EP 1 348 954 A1 discloses an array of transducers positioned around a cylindrical body, wherein the transducers are used to survey the well casing via beam steering. Properties of the fluid, particularly the composition, can be determined through a pitch/catch geometry. The transducers are arranged monolithically (in an n×m matrix) so as to enable the steering of beam in the vertical direction by applying delays to each of the transducers. This array comprises a large number of transducer elements, and the focal distance must be taken into consideration.

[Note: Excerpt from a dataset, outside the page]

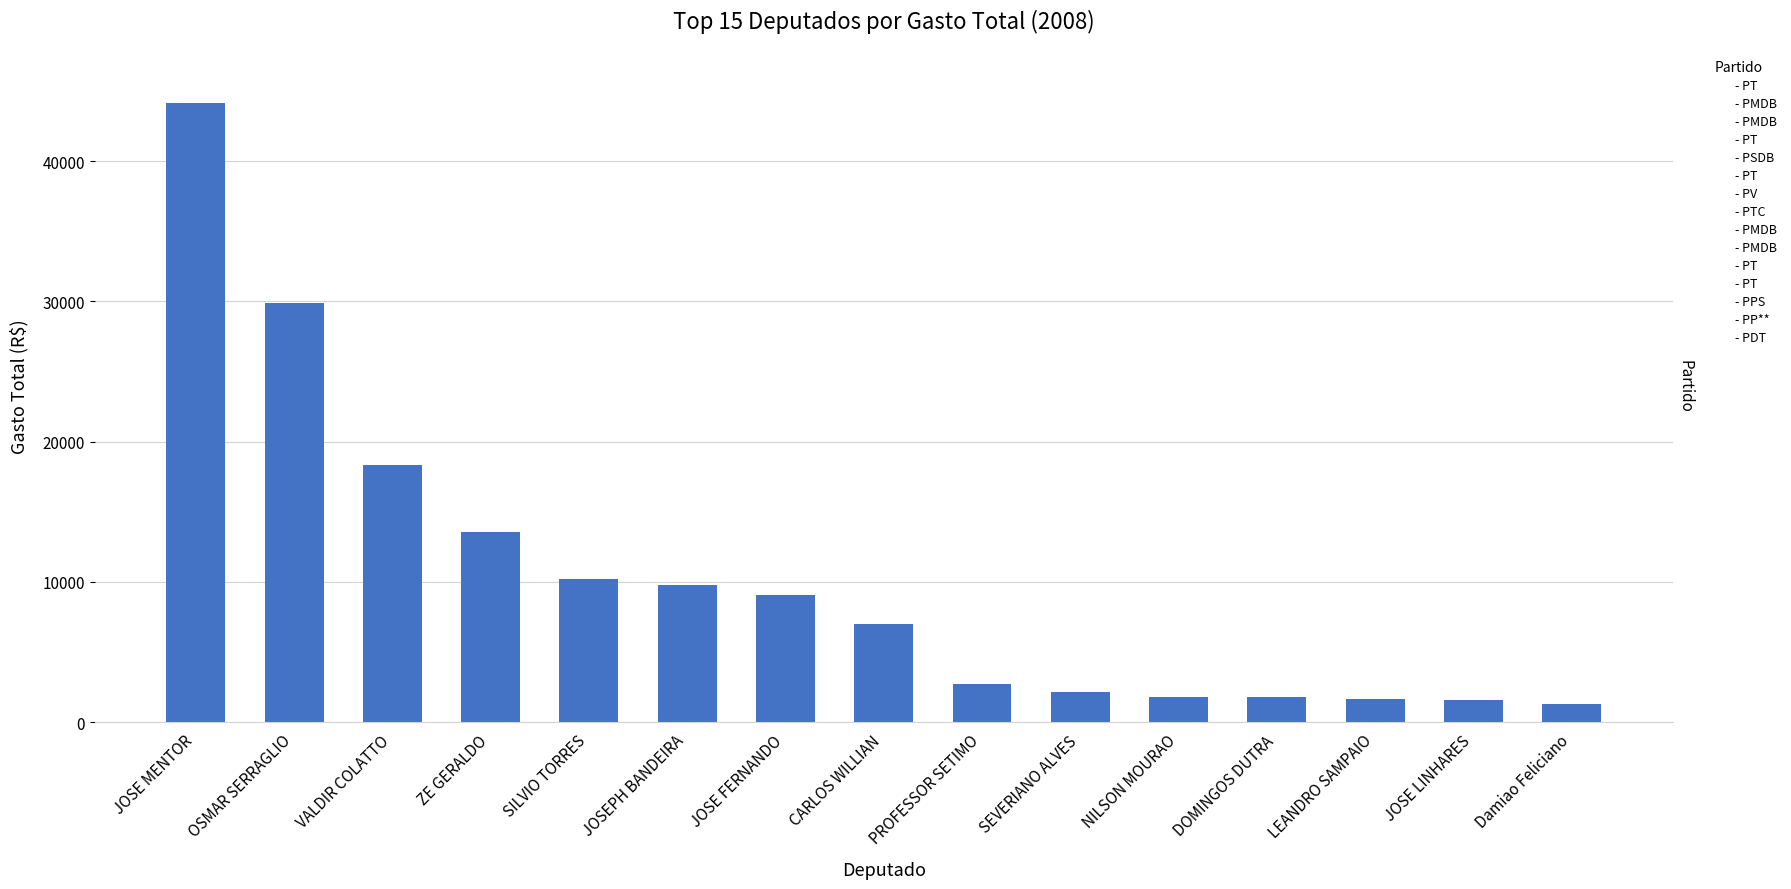

What is the difference between the maximum and second lowest values?

42558.1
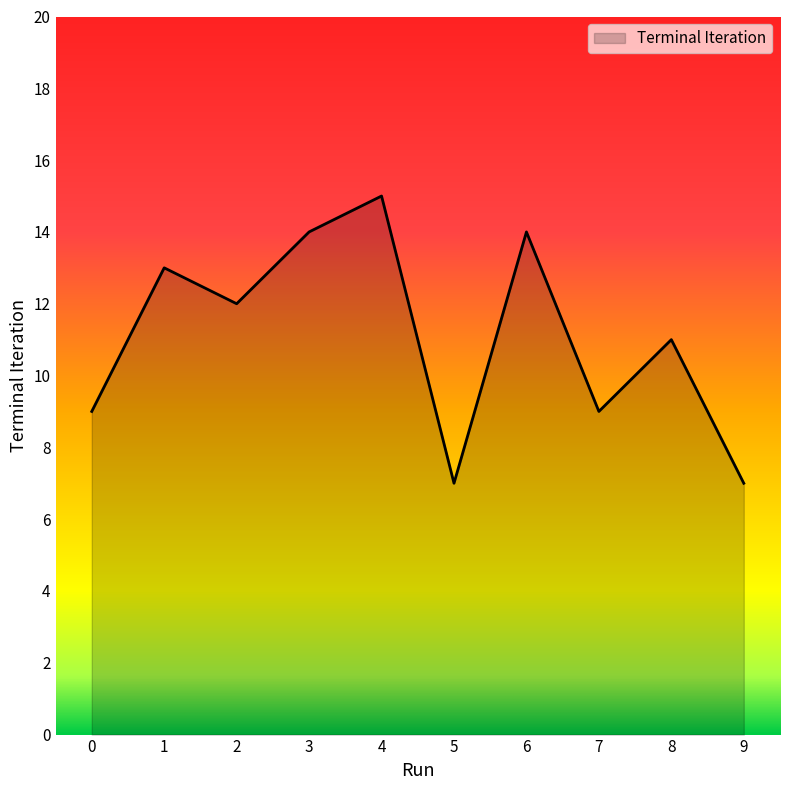

Reading left to right, extract all data points from this chart.

9	13	12	14	15	7	14	9	11	7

U.S. Pat. No. 7,784,339 discloses a perforation logging tool and method that specifically measures properties of perforations using an array concept. The embodiment uses a flexible array of sensors on a wire mesh expandable screen that is to be pressed against the wall of the casing. Such a system uses non-acoustic and non-Doppler sensors (particularly; hot film flow sensors, temperature, fluid conductivity, dielectric, chemical, viscosity, density and stress (piezoelectric)), and is arranged such that the sensors are positioned proximate to and intimately with the perforations.
There exists a need, therefore, for detailed logging on a perforation-by-perforation basis, regardless of wellbore orientation and size, in order to reveal how well the perforations are performing. Preferably, this will allow the perforation strategy within a given formation to be refined.
Moreover, there exists a need for a practical implementation of ultrasonic Doppler measurements of perforation flow in the demanding downhole environment that uses a much reduced number of transducer elements but allows for a combination of good azimuthal resolution with design simplicity. Furthermore, a non-invasive means for obtaining measurements is required, thus providing more reliable measurements of flows from perforations.